Selected excerpt:
________
Of all the farms that sprang up twelve centuries ago, one grew faster than any other and became the first settlement of more than 2000 people. That village would eventually become the longest permanently inhabited settlement in the world. Ideally positioned on fertile plains between protective mountains and a wide river, it was a paradise of sun and soil. The land around the village held the magical combination of natural defenses, fertile soil, abundant sunshine, and fresh water.

Generation after generation expanded the site’s natural ability to support massive amounts of food. Its inhabitants recognized their wealth of resources and feared losing them. So, they erected enormous walls around their city. Eventually, all the inhabitants began to fear the unknown perils that lay outside the walls of what they called Jericho.
More than ten thousand years after its birth, the walled city of Jericho was as it had always been. It was a beautiful and crowded oasis filled with fearful occupants, some of whom had never been outside the city walls. The population grew from two thousand to ten thousand. Each year, everyone was forced to subsist on less and less. Everyone in the city was bound by the walls of Jericho.

However, Jericho’s walls were nothing more than an inconvenience for invaders. Indeed, the city was conquered six times before the Roman Empire arrived in 70AD. Despite being the oldest continuously inhabited city in the world, Jericho was not even their intended prize. The Roman army was there to use Jericho’s resources as part of their supply line to invade and conquer Jerusalem.

The fear of losing what little they had forced Jericho to play a role in someone else’s conquest. They helped make someone else’s optimistic vision of the future a reality, not their own. Like frontline employees of a huge multinational corporation, whatever mediocre existence that they scraped out was determined by those that they served. They no longer controlled their own destiny. They became cogs in the wheels of an empire.

Modern entrepreneurs face the same decision that the citizens of Jericho faced. They could live on the relative certainty of limited provisions, or they could explore the limits of their potential outside the walls of society. Each year, the costs of survival grew. Yet their productivity was bound by the barriers they built around themselves.

Here is the most telling example of how the desire for certainty limits long-term potential: Jericho was founded 5,000 years before Rome. Jericho had a comfortable head start, yet it could not withstand pressures from the ever advancing outside world. The citizens of Jericho found comfort in predictable adequacy, which made them complacent and halted their advancement.

Yale researchers have revealed how predictability creates complacency and limits the brain’s natural ability to learn and grow. In their initial experiment, monkeys chose between pressing a red button that provided rewards 80% of the time and a green button that paid off 20% of the time. The monkeys quickly learned that the red button paid rewards more frequently and stopped hitting the green button.

Then the scientists switched things up a bit. In the second experiment, the red button paid out 80 percent of the time. But the green buttons were unpredictable—the frequency and size of the yielded rewards always varied. When the monkeys decided that the green button held no predictability, they abandoned it for the red.

The researchers measured the monkeys’ brain activity while they played with all the buttons. A clear pattern emerged. If the monkeys could predict how often a button paid rewards, brain regions associated with learning shut down. When the monkeys couldn’t anticipate the frequency or size of the treat, their learning centers lit up. However, when the monkeys figured out which buttons were predictable and more profitable, they stopped pressing the other buttons.
________
Dataset entries:
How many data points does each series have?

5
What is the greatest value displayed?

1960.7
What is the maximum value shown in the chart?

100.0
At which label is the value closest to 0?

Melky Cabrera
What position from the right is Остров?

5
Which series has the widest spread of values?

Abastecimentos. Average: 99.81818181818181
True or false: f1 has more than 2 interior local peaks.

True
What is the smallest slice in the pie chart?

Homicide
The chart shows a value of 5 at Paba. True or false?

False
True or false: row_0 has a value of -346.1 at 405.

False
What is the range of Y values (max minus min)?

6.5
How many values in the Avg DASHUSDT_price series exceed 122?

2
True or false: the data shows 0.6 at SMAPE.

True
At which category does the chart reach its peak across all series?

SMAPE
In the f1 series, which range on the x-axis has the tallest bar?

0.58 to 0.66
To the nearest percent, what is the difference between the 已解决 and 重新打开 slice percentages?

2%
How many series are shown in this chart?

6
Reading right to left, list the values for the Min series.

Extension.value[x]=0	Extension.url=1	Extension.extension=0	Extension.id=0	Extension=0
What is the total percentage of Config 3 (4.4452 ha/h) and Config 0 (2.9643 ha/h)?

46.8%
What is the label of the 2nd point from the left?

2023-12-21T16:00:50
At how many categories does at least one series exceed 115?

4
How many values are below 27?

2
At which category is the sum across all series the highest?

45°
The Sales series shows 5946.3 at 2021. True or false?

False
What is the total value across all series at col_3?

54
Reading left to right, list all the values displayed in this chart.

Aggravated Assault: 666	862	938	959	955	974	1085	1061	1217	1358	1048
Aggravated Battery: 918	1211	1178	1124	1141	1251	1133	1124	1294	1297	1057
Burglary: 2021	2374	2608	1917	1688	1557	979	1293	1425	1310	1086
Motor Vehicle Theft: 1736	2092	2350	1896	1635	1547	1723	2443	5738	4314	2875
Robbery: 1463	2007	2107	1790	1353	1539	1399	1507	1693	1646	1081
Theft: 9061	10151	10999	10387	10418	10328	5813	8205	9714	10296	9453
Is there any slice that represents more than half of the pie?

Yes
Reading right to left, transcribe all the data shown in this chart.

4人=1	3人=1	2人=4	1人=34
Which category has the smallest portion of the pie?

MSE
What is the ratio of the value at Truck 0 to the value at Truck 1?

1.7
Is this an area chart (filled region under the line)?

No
________
Your assignment: Return the part of the Jericho text starting at "Modern entrepreneurs face" and ending at "halted their advancement.", copied word for word.

Response:
Modern entrepreneurs face the same decision that the citizens of Jericho faced. They could live on the relative certainty of limited provisions, or they could explore the limits of their potential outside the walls of society. Each year, the costs of survival grew. Yet their productivity was bound by the barriers they built around themselves.

Here is the most telling example of how the desire for certainty limits long-term potential: Jericho was founded 5,000 years before Rome. Jericho had a comfortable head start, yet it could not withstand pressures from the ever advancing outside world. The citizens of Jericho found comfort in predictable adequacy, which made them complacent and halted their advancement.